Policymakers long have wrestled with how to enhance private-sector cybersecurity without imposing prescriptive one-size-fits-all requirements that undermine effective cyber risk management. With the passage of its Cybersecurity Safe Harbor Act (the “Act”) on August 3, 2018, Ohio has enacted legislation—the first of its kind—that is intended to use the promise of relief from legal liability to incentivize companies to adopt appropriate cyber protections. Specifically, the Act gives companies that take certain steps to create, maintain and comply with a written cyber program an affirmative defense to data breach claims sounding in tort (such as negligence) brought under the laws or in the courts of Ohio. It remains to be seen whether the Act will have a practical impact on companies’ approaches to cyber risk management or their liability exposure after a data breach. The Act nonetheless is important because it suggests a new approach to the regulation of cybersecurity practices and liability after a data breach.

The Act does not “create a minimum cybersecurity standard” or “impose liability upon businesses that do not … maintain practices in compliance with the act.” Instead, the Act enables companies to assert an affirmative defense based on their implementation of a written security program. To establish such a defense, a company would have to show that its security program contains administrative, technical and physical safeguards designed to protect either “personal information” or “personal information andrestricted information.” “Personal information” is defined elsewhere in the Ohio Code as “an individual's name, consisting of the individual's first name or first initial and last name, in combination with and linked to any one or more of the following: social security number; driver’s license or state ID number; account or credit/debit number (in combination with a password).” “Restricted information” is defined by the Act as any information that can be used, alone or in combination with other information, to distinguish or trace the individual’s identity or that is linked or linkable to an individual and “the breach of which is likely to result in a material risk of identity theft or other fraud to person or property.” The definitions of both personal and restricted information exclude information that is encrypted, redacted or otherwise rendered unreadable.

What this task involves - From the passage above on Ohio's Cybersecurity Safe Harbor Act, list every item that, when combined with and linked to an individual's name, makes up "personal information" under the definition it quotes from the Ohio Code.

Excerpted records -
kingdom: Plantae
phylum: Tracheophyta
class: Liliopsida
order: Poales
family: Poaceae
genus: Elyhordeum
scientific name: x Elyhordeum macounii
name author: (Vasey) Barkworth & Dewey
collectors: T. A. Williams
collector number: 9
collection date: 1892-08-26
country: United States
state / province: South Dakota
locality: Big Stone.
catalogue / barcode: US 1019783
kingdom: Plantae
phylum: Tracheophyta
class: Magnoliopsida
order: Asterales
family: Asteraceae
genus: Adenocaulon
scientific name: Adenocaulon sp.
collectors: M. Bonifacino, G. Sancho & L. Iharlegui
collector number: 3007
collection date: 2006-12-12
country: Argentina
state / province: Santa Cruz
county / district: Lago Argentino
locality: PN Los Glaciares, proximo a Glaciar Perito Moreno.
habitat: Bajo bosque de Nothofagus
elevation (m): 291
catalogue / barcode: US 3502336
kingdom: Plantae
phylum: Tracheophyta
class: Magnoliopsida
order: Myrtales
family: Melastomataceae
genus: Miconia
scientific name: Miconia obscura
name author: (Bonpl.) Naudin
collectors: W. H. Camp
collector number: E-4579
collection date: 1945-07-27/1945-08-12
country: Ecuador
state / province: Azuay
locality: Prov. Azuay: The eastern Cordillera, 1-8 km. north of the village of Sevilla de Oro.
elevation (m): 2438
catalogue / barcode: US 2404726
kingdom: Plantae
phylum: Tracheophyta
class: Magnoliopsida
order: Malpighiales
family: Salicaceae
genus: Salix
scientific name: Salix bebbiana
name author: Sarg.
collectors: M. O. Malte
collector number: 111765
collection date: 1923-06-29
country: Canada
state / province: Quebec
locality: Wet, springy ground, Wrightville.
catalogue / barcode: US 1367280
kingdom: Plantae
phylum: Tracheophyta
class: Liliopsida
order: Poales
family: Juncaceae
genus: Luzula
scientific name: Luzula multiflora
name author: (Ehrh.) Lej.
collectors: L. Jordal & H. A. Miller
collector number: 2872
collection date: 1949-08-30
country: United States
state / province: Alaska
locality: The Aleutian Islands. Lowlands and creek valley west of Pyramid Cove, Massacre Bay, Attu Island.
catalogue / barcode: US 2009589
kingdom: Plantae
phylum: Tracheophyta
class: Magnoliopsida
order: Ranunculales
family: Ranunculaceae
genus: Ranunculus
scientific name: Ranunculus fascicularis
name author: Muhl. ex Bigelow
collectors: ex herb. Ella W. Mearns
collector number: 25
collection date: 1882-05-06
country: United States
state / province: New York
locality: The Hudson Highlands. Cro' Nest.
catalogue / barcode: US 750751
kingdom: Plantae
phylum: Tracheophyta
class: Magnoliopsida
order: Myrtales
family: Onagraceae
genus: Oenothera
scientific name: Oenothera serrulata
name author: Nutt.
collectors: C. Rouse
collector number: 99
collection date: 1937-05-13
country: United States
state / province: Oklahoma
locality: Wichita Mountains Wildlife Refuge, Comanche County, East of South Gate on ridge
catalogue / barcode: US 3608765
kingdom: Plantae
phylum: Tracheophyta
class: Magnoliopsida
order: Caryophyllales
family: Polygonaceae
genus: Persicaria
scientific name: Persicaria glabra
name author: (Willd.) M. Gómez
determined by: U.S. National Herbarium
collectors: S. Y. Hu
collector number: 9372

The response -
- Social security number
- Driver's license or state ID number
- Account or credit/debit number (in combination with a password)